There are concerns that individuals with malicious intent may try to influence elections through the use of voice cloning technology. And their concerns are not without basis: In January, a phone campaign utilized a deepfaked President Biden to discourage New Hampshire citizens from voting. This action prompted the FCC to take steps towards making similar campaigns illegal in the future.

What measures is OpenAI implementing to ensure that Voice Engine is not misused, in addition to policy-level restrictions on deepfakes? Harris mentioned a few.

Initially, Voice Engine will only be accessible to a select group of developers, numbering around 10. OpenAI is focusing on use cases that are considered to be low risk and socially beneficial, such as healthcare and accessibility. They are also exploring the possibilities of responsible synthetic media.

Some of the early adopters of Voice Engine include Age of Learning, an edtech company utilizing the tool to create voice-overs from pre-cast actors, and HeyGen, a storytelling app that is leveraging Voice Engine for translation purposes. Companies such as Livox and Lifespan are utilizing Voice Engine technology to develop customized voices for individuals facing speech impairments and disabilities. Additionally, Dimagi is actively working on a Voice Engine-powered tool that will provide health workers with feedback in their native languages.

Additionally, clones generated with Voice Engine undergo a watermarking process that incorporates OpenAI’s unique method of embedding imperceptible identifiers into the recordings. (Other vendors, such as Resemble AI and Microsoft, also use similar watermarks.) Harris mentioned that while there may be ways to bypass the watermark, it is designed to be “tamper resistant.”

“When analyzing an audio clip, it is quite simple for us to identify if it was created by our system and the specific developer responsible for its generation,” Harris explained. Currently, it is not open sourced; we are using it internally at the moment. We’re considering the possibility of making it publicly accessible, but we need to be cautious about the potential risks and vulnerabilities that may arise.

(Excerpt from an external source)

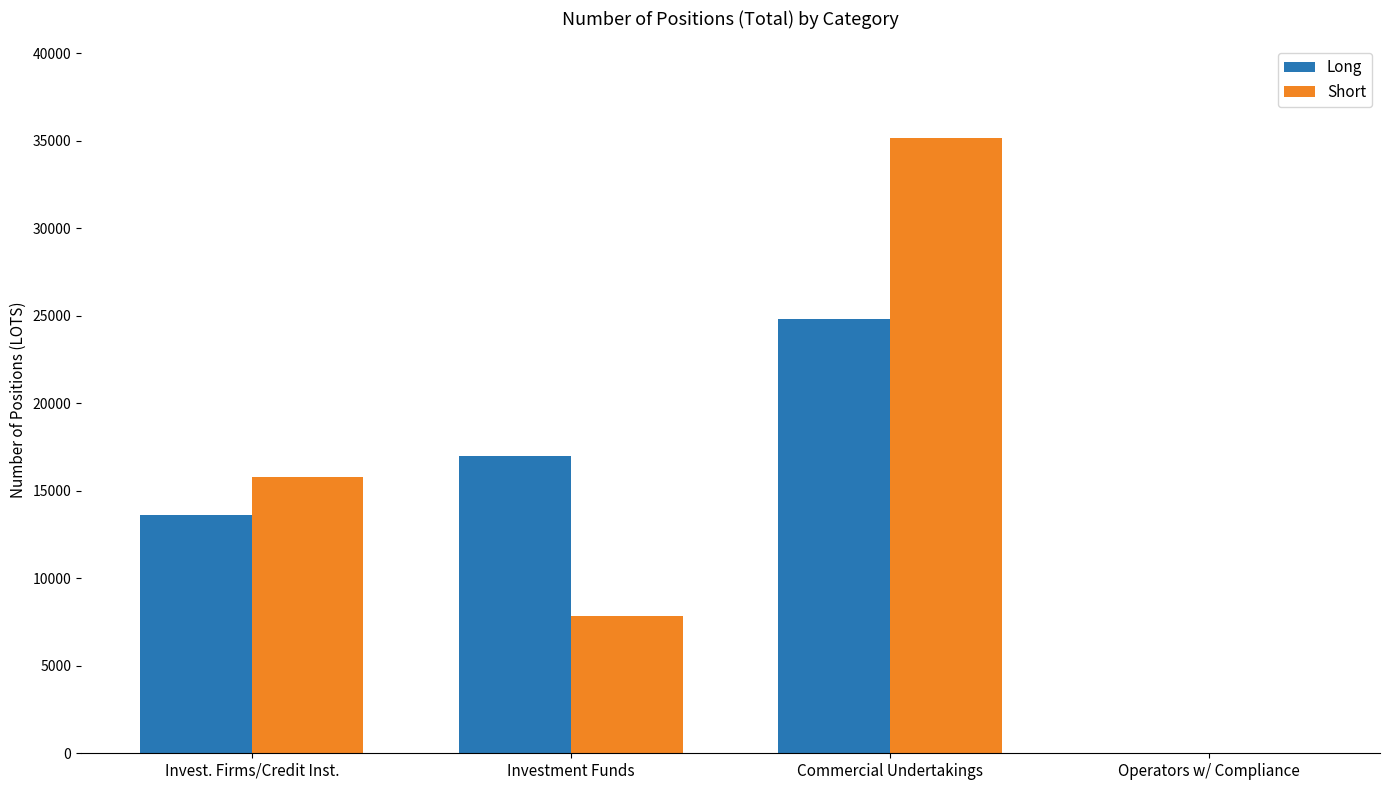

At which category is the sum across all series the highest?

Commercial Undertakings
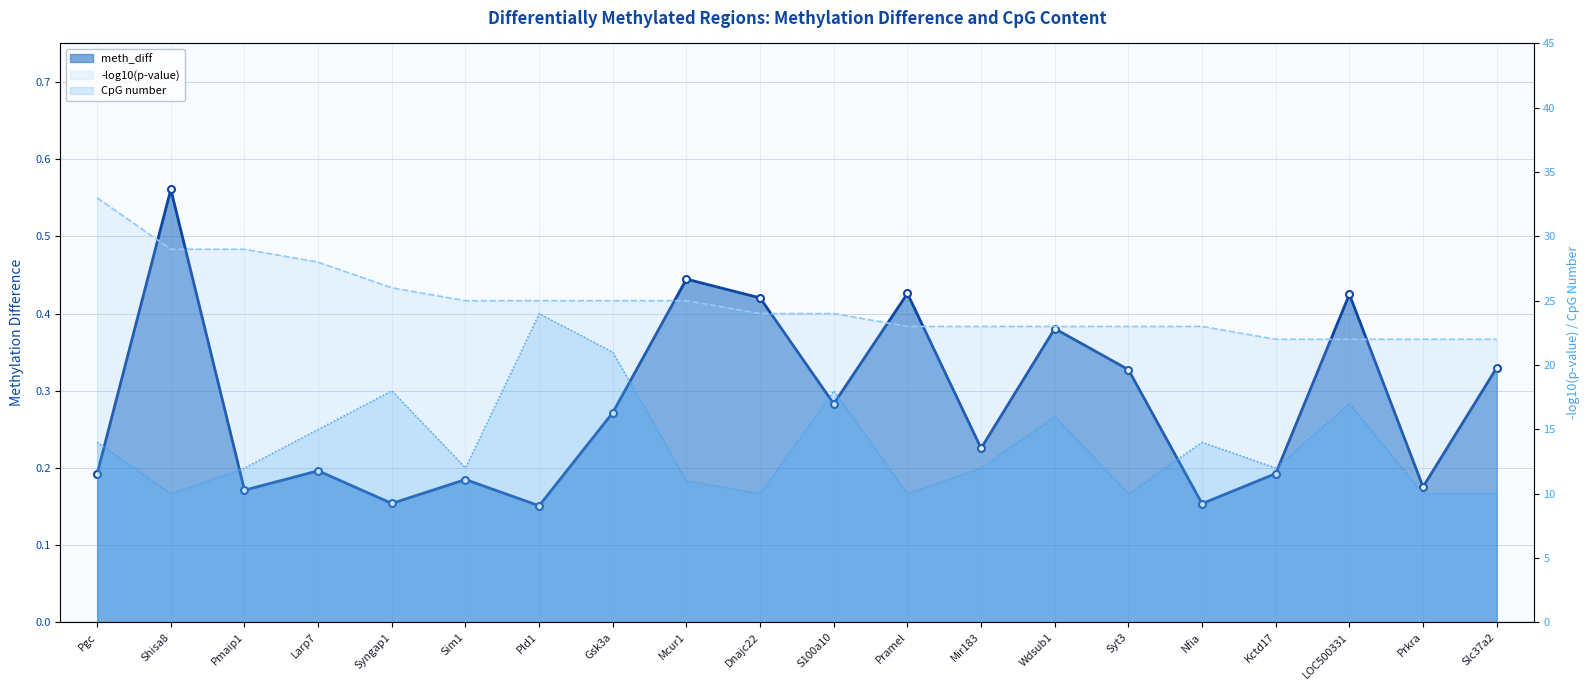

What position from the right is Nfia?

5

Additionally, OpenAI intends to grant members of its red teaming network, a specialized group of professionals who contribute to the company’s assessment and mitigation of AI model risks, the ability to utilize Voice Engine for the purpose of identifying and addressing potential malicious applications.

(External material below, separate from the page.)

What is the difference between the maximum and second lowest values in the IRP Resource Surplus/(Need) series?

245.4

Some experts suggest that AI red teaming may not cover all possible scenarios, and they believe that it is the responsibility of vendors to create tools that can protect against any potential harm caused by their AI systems. OpenAI is not taking such extreme measures with Voice Engine, but Harris emphasizes that the company’s utmost priority is to ensure the safe release of the technology.

Ready for distribution
Considering the outcome of the preview and the response from the public towards Voice Engine, OpenAI may consider making the tool available to a larger group of developers. However, the company is currently hesitant to make any definite commitments.

Harris provided a glimpse into Voice Engine’s future plans, disclosing that OpenAI is currently experimenting with a security feature. This feature requires users to read randomly generated text as a way to verify their presence and ensure they are conscious of how their voice is being utilized. According to Harris, this development has the potential to boost OpenAI’s confidence in expanding the reach of Voice Engine to a wider audience. It could also mark the start of something even bigger.

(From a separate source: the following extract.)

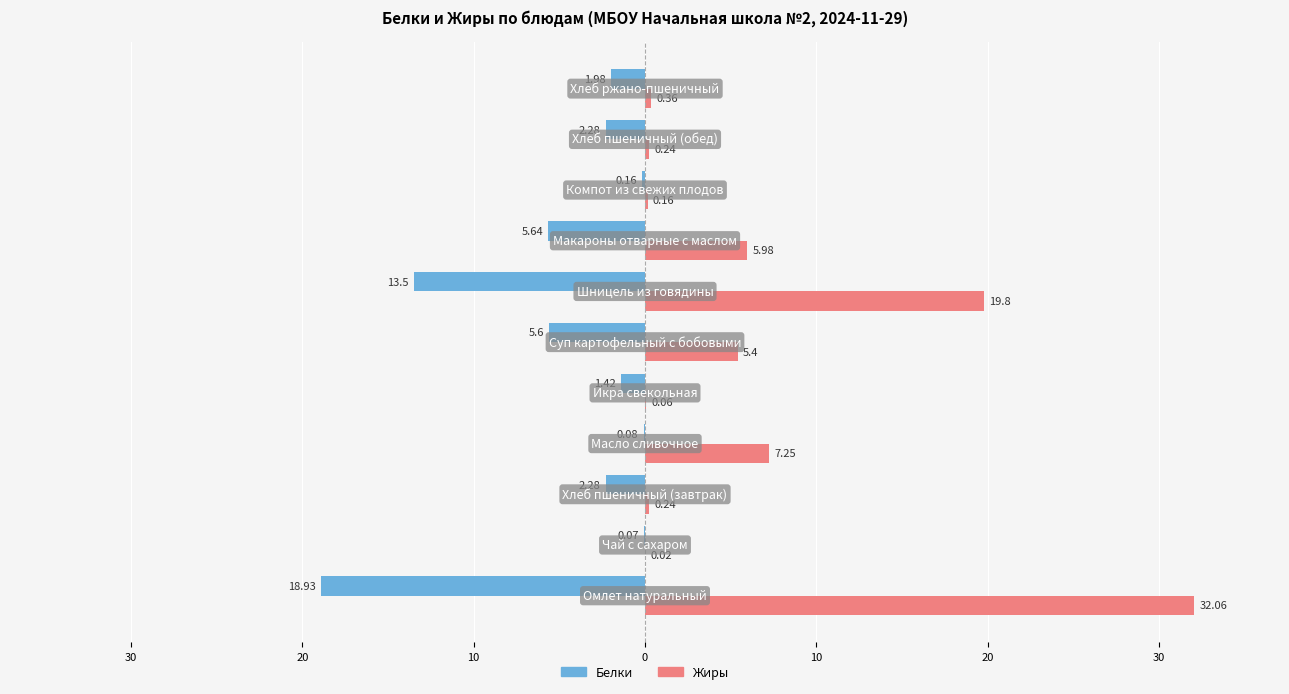

What are all the series names shown in the legend?

Белки, Жиры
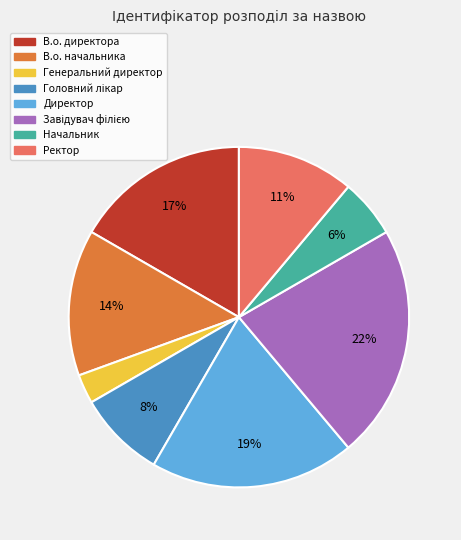

To the nearest percent, what is the average slice percentage?

12%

“The progress of the voice matching technology will be driven by the insights gained from the pilot, the identification of safety concerns, and the implementation of necessary measures,” he stated. “Ensuring clarity between artificial voices and actual human voices is crucial.”

And I must say, we are in complete agreement on that final point.

Juliet P.
Author: Juliet P.

Share this article
0
Share
Shareable URL
Prev Post

X confirms NSFW Community intentions

Next Post

Instagram is introducing ‘Blend,’ suggested Reels for you and a buddy.

Leave a Reply

Your email address will not be published. Required fields are marked *

Read next
Subscribe to our newsletter
Get notified of the best deals on our WordPress themes.